Activity:
Return all lines of the records that contain the word "Negative".

Dataset records:
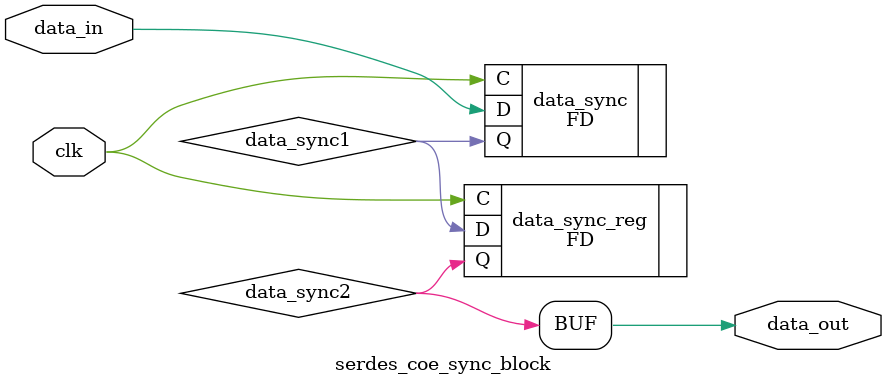
<source format=v>




`timescale 1ps / 1ps

module serdes_coe_sync_block #(
  parameter INITIALISE = 2'b00
)
(
  input        clk,              // clock to be sync'ed to
  input        data_in,          // Data to be 'synced'
  output       data_out          // synced data
);

  // Internal Signals
  wire data_sync1;
  wire data_sync2;


  (* shreg_extract = "no", ASYNC_REG = "TRUE" *)
  FD #(
    .INIT (INITIALISE[0])
  ) data_sync (
    .C  (clk),
    .D  (data_in),
    .Q  (data_sync1)
  );


  (* shreg_extract = "no", ASYNC_REG = "TRUE" *)
  FD #(
   .INIT (INITIALISE[1])
  ) data_sync_reg (
  .C  (clk),
  .D  (data_sync1),
  .Q  (data_sync2)
  );


  assign data_out = data_sync2;


endmodule



</source>
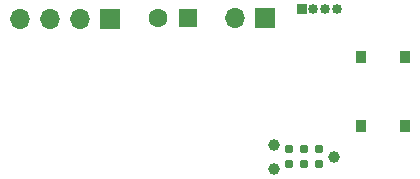
<source format=gbr>
%TF.GenerationSoftware,KiCad,Pcbnew,8.0.6*%
%TF.CreationDate,2024-11-27T12:45:58+01:00*%
%TF.ProjectId,Caffeinated-AFTONSPARV,43616666-6569-46e6-9174-65642d414654,rev?*%
%TF.SameCoordinates,Original*%
%TF.FileFunction,Soldermask,Top*%
%TF.FilePolarity,Negative*%
%FSLAX46Y46*%
G04 Gerber Fmt 4.6, Leading zero omitted, Abs format (unit mm)*
G04 Created by KiCad (PCBNEW 8.0.6) date 2024-11-27 12:45:58*
%MOMM*%
%LPD*%
G01*
G04 APERTURE LIST*
%ADD10R,0.850000X0.850000*%
%ADD11O,0.850000X0.850000*%
%ADD12C,0.990600*%
%ADD13C,0.787400*%
%ADD14R,0.900000X1.000000*%
%ADD15R,1.700000X1.700000*%
%ADD16O,1.700000X1.700000*%
%ADD17R,1.600000X1.600000*%
%ADD18C,1.600000*%
G04 APERTURE END LIST*
D10*
%TO.C,J4*%
X25600000Y15065000D03*
D11*
X26600000Y15065000D03*
X27600000Y15065000D03*
X28600000Y15065000D03*
%TD*%
D12*
%TO.C,J3*%
X28370000Y2565000D03*
X23290000Y1549000D03*
X23290000Y3581000D03*
D13*
X27100000Y3200000D03*
X27100000Y1930000D03*
X25830000Y3200000D03*
X25830000Y1930000D03*
X24560000Y3200000D03*
X24560000Y1930000D03*
%TD*%
D14*
%TO.C,SW1*%
X30650000Y5200000D03*
X30650000Y11000000D03*
X34350000Y5200000D03*
X34350000Y11000000D03*
%TD*%
D15*
%TO.C,J2*%
X9390000Y14275000D03*
D16*
X6850000Y14275000D03*
X4310000Y14275000D03*
X1770000Y14275000D03*
%TD*%
D15*
%TO.C,J1*%
X22550000Y14325000D03*
D16*
X20010000Y14325000D03*
%TD*%
D17*
%TO.C,C2*%
X15982380Y14300000D03*
D18*
X13482380Y14300000D03*
%TD*%
M02*

</source>
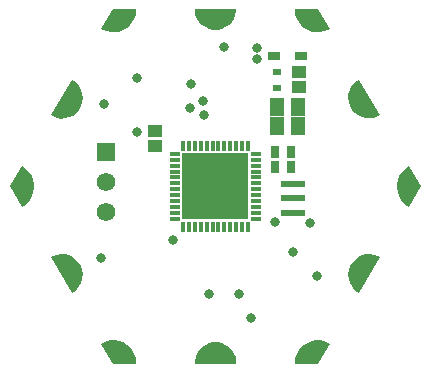
<source format=gbs>
G04*
G04 #@! TF.GenerationSoftware,Altium Limited,Altium Designer,25.8.1 (18)*
G04*
G04 Layer_Color=16711935*
%FSLAX44Y44*%
%MOMM*%
G71*
G04*
G04 #@! TF.SameCoordinates,72622D7D-59BA-477E-922F-BDBC8D2A5B01*
G04*
G04*
G04 #@! TF.FilePolarity,Negative*
G04*
G01*
G75*
%ADD27R,0.7400X0.9900*%
G04:AMPARAMS|DCode=29|XSize=1.2032mm|YSize=1.2032mm|CornerRadius=0.6016mm|HoleSize=0mm|Usage=FLASHONLY|Rotation=120.000|XOffset=0mm|YOffset=0mm|HoleType=Round|Shape=RoundedRectangle|*
%AMROUNDEDRECTD29*
21,1,1.2032,0.0000,0,0,120.0*
21,1,0.0000,1.2032,0,0,120.0*
1,1,1.2032,0.0000,0.0000*
1,1,1.2032,0.0000,0.0000*
1,1,1.2032,0.0000,0.0000*
1,1,1.2032,0.0000,0.0000*
%
%ADD29ROUNDEDRECTD29*%
G04:AMPARAMS|DCode=30|XSize=1.2032mm|YSize=1.2032mm|CornerRadius=0.6016mm|HoleSize=0mm|Usage=FLASHONLY|Rotation=0.000|XOffset=0mm|YOffset=0mm|HoleType=Round|Shape=RoundedRectangle|*
%AMROUNDEDRECTD30*
21,1,1.2032,0.0000,0,0,0.0*
21,1,0.0000,1.2032,0,0,0.0*
1,1,1.2032,0.0000,0.0000*
1,1,1.2032,0.0000,0.0000*
1,1,1.2032,0.0000,0.0000*
1,1,1.2032,0.0000,0.0000*
%
%ADD30ROUNDEDRECTD30*%
G04:AMPARAMS|DCode=31|XSize=1.2032mm|YSize=1.2032mm|CornerRadius=0.6016mm|HoleSize=0mm|Usage=FLASHONLY|Rotation=60.000|XOffset=0mm|YOffset=0mm|HoleType=Round|Shape=RoundedRectangle|*
%AMROUNDEDRECTD31*
21,1,1.2032,0.0000,0,0,60.0*
21,1,0.0000,1.2032,0,0,60.0*
1,1,1.2032,0.0000,0.0000*
1,1,1.2032,0.0000,0.0000*
1,1,1.2032,0.0000,0.0000*
1,1,1.2032,0.0000,0.0000*
%
%ADD31ROUNDEDRECTD31*%
%ADD35C,1.5700*%
%ADD36R,1.5700X1.5700*%
%ADD37C,0.8128*%
%ADD39R,0.8500X0.3000*%
%ADD40R,0.3000X0.8500*%
%ADD41R,5.7000X5.7000*%
%ADD44R,0.8000X0.6000*%
%ADD47R,1.1532X1.0032*%
%ADD48R,1.2954X1.6002*%
%ADD49R,2.1032X0.6033*%
%ADD50R,1.1032X0.7032*%
G36*
X17494Y148804D02*
X16899Y145349D01*
X15629Y142080D01*
X13735Y139129D01*
X11293Y136612D01*
X8399Y134631D01*
X5170Y133264D01*
X1734Y132565D01*
X-1773Y132563D01*
X-5210Y133257D01*
X-8441Y134620D01*
X-11337Y136597D01*
X-13783Y139110D01*
X-15680Y142059D01*
X-16954Y145326D01*
X-17554Y148781D01*
X-17505Y150534D01*
X17443Y150557D01*
X17494Y148804D01*
D02*
G37*
G36*
X-67041Y150492D02*
X-66999Y148743D01*
X-67536Y145286D01*
X-68680Y141980D01*
X-70394Y138930D01*
X-72623Y136233D01*
X-75296Y133976D01*
X-78328Y132230D01*
X-81622Y131052D01*
X-85073Y130478D01*
X-88571Y130526D01*
X-92005Y131197D01*
X-95265Y132467D01*
X-96756Y133382D01*
X-96756Y133382D01*
X-86865Y150513D01*
X-67041Y150492D01*
D02*
G37*
G36*
X96781Y133322D02*
X95288Y132410D01*
X92025Y131147D01*
X88590Y130485D01*
X85092Y130444D01*
X81642Y131026D01*
X78351Y132212D01*
X75323Y133965D01*
X72655Y136229D01*
X70432Y138930D01*
X68726Y141984D01*
X67589Y145293D01*
X67059Y148751D01*
X67106Y150500D01*
X86888D01*
X96781Y133322D01*
D02*
G37*
G36*
X139080Y60123D02*
X137587Y59202D01*
X134297Y57990D01*
X130831Y57456D01*
X127328Y57620D01*
X123928Y58477D01*
X120765Y59992D01*
X117967Y62105D01*
X115644Y64731D01*
X113888Y67767D01*
X112771Y71091D01*
X112336Y74570D01*
X112600Y78067D01*
X113554Y81442D01*
X115159Y84559D01*
X117351Y87296D01*
X120043Y89544D01*
X121586Y90378D01*
X139080Y60123D01*
D02*
G37*
G36*
X-120093Y89503D02*
X-117398Y87259D01*
X-115203Y84525D01*
X-113594Y81410D01*
X-112635Y78036D01*
X-112366Y74540D01*
X-112797Y71060D01*
X-113910Y67734D01*
X-115661Y64696D01*
X-117981Y62067D01*
X-120777Y59950D01*
X-123937Y58431D01*
X-127337Y57570D01*
X-130839Y57401D01*
X-134305Y57931D01*
X-137598Y59138D01*
X-139091Y60057D01*
X-139091D01*
X-121637Y90335D01*
X-120093Y89503D01*
D02*
G37*
G36*
X-162284Y16333D02*
X-159559Y14139D01*
X-157268Y11495D01*
X-155483Y8486D01*
X-154263Y5207D01*
X-153644Y1763D01*
X-153648Y-1735D01*
X-154275Y-5177D01*
X-155503Y-8453D01*
X-157294Y-11458D01*
X-159592Y-14097D01*
X-162322Y-16285D01*
X-163860Y-17118D01*
Y-17118D01*
X-173750Y13D01*
X-163820Y17170D01*
X-162284Y16333D01*
D02*
G37*
G36*
X163860Y17118D02*
X173750Y-13D01*
X163820Y-17170D01*
X162284Y-16333D01*
X159559Y-14139D01*
X157268Y-11495D01*
X155483Y-8486D01*
X154263Y-5207D01*
X153644Y-1763D01*
X153648Y1735D01*
X154275Y5177D01*
X155503Y8453D01*
X157294Y11458D01*
X159592Y14097D01*
X162322Y16285D01*
X163860Y17118D01*
X163860Y17118D01*
D02*
G37*
G36*
X134305Y-58031D02*
X137597Y-59239D01*
X139091Y-60158D01*
Y-60158D01*
Y-60158D01*
D01*
X121637Y-90435D01*
X120093Y-89603D01*
X117398Y-87360D01*
X115202Y-84626D01*
X113593Y-81510D01*
X112635Y-78137D01*
X112366Y-74640D01*
X112796Y-71160D01*
X113910Y-67835D01*
X115661Y-64797D01*
X117981Y-62167D01*
X120777Y-60051D01*
X123937Y-58531D01*
X127336Y-57670D01*
X130839Y-57501D01*
X134305Y-58031D01*
D02*
G37*
G36*
X-127329Y-57620D02*
X-123928Y-58477D01*
X-120766Y-59992D01*
X-117967Y-62105D01*
X-115644Y-64731D01*
X-113888Y-67767D01*
X-112771Y-71091D01*
X-112336Y-74571D01*
X-112600Y-78067D01*
X-113554Y-81442D01*
X-115159Y-84560D01*
X-117351Y-87297D01*
X-120043Y-89544D01*
X-121586Y-90378D01*
X-121586Y-90378D01*
X-139080Y-60123D01*
X-137587Y-59202D01*
X-134297Y-57990D01*
X-130831Y-57456D01*
X-127329Y-57620D01*
D02*
G37*
G36*
X5210Y-132777D02*
X8441Y-134140D01*
X11337Y-136117D01*
X13782Y-138631D01*
X15680Y-141579D01*
X16954Y-144846D01*
X17554Y-148301D01*
X17505Y-150054D01*
X17505D01*
X17505Y-150054D01*
Y-150054D01*
X-17443Y-150077D01*
X-17494Y-148324D01*
X-16899Y-144869D01*
X-15629Y-141600D01*
X-13735Y-138649D01*
X-11293Y-136132D01*
X-8399Y-134151D01*
X-5170Y-132784D01*
X-1734Y-132085D01*
X1773Y-132083D01*
X5210Y-132777D01*
D02*
G37*
G36*
X-81642Y-131026D02*
X-78351Y-132213D01*
X-75323Y-133965D01*
X-72655Y-136229D01*
X-70432Y-138930D01*
X-68726Y-141984D01*
X-67589Y-145293D01*
X-67059Y-148751D01*
X-67106Y-150500D01*
Y-150500D01*
X-86888D01*
X-96781Y-133322D01*
X-95288Y-132410D01*
X-92025Y-131147D01*
X-88590Y-130485D01*
X-85092Y-130444D01*
X-81642Y-131026D01*
D02*
G37*
G36*
X88571Y-130526D02*
X92005Y-131197D01*
X95265Y-132467D01*
X96756Y-133382D01*
X86865Y-150513D01*
X67041Y-150492D01*
X66999Y-148743D01*
X67536Y-145286D01*
X68680Y-141980D01*
X70394Y-138930D01*
X72623Y-136233D01*
X75296Y-133976D01*
X78328Y-132230D01*
X81622Y-131052D01*
X85073Y-130478D01*
X88571Y-130526D01*
D02*
G37*
D27*
X50056Y16661D02*
D03*
Y29361D02*
D03*
X64056Y16661D02*
D03*
Y29361D02*
D03*
D29*
X123901Y-71601D02*
D03*
X-123901Y71501D02*
D03*
X165199Y0D02*
D03*
X-165199D02*
D03*
D30*
X123901Y71501D02*
D03*
X-123901Y-71501D02*
D03*
X82601Y143101D02*
D03*
X-82601Y-143101D02*
D03*
D31*
X0Y143101D02*
D03*
Y-142621D02*
D03*
X82601Y-143101D02*
D03*
X-82601Y143101D02*
D03*
D35*
X-93003Y-21698D02*
D03*
Y3702D02*
D03*
D36*
Y29102D02*
D03*
D37*
X-66040Y45720D02*
D03*
X-9504Y60556D02*
D03*
X-21188Y66040D02*
D03*
X-10160Y72644D02*
D03*
X50800Y-30480D02*
D03*
X-94794Y70104D02*
D03*
X80264Y-31110D02*
D03*
X7565Y117602D02*
D03*
X-20320Y86360D02*
D03*
X-96520Y-60960D02*
D03*
X30480Y-111760D02*
D03*
X86360Y-76200D02*
D03*
X-35560Y-45720D02*
D03*
X35560Y116840D02*
D03*
X-66040Y91440D02*
D03*
X35560Y108056D02*
D03*
X66040Y-55880D02*
D03*
X20320Y-91440D02*
D03*
X-5080D02*
D03*
D39*
X-34500Y-22500D02*
D03*
Y-27500D02*
D03*
Y-12500D02*
D03*
Y-17500D02*
D03*
Y7500D02*
D03*
Y-2500D02*
D03*
Y2500D02*
D03*
Y22500D02*
D03*
Y27500D02*
D03*
Y12500D02*
D03*
Y17500D02*
D03*
Y-7500D02*
D03*
X34500Y-17500D02*
D03*
Y-12500D02*
D03*
Y-27500D02*
D03*
Y-22500D02*
D03*
Y-7500D02*
D03*
Y-2500D02*
D03*
Y12500D02*
D03*
Y17500D02*
D03*
Y2500D02*
D03*
Y7500D02*
D03*
Y27500D02*
D03*
Y22500D02*
D03*
D40*
X-27500Y-34500D02*
D03*
X-7500D02*
D03*
X-12500D02*
D03*
X-17500D02*
D03*
X-22500D02*
D03*
X-7500Y34500D02*
D03*
X-12500D02*
D03*
X-27500D02*
D03*
X-17500D02*
D03*
X-22500D02*
D03*
X17500Y-34500D02*
D03*
X27500D02*
D03*
X22500D02*
D03*
X2500D02*
D03*
X12500D02*
D03*
X7500D02*
D03*
X17500Y34500D02*
D03*
X27500D02*
D03*
X22500D02*
D03*
X2500D02*
D03*
X-2500D02*
D03*
X12500D02*
D03*
X7500D02*
D03*
X-2500Y-34500D02*
D03*
D41*
X0Y0D02*
D03*
D44*
X52070Y83170D02*
D03*
Y97170D02*
D03*
D47*
X-50800Y34390D02*
D03*
X71120Y83920D02*
D03*
Y96420D02*
D03*
X-50800Y46890D02*
D03*
D48*
X51689Y67310D02*
D03*
Y50800D02*
D03*
X70231D02*
D03*
Y67310D02*
D03*
D49*
X66040Y-22159D02*
D03*
Y1839D02*
D03*
Y-10160D02*
D03*
D50*
X49460Y110490D02*
D03*
X72460D02*
D03*
M02*

</source>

Solved problem:
%TF.FilePolarity,Negative*%
G04 #@! TF.FilePolarity,Negative*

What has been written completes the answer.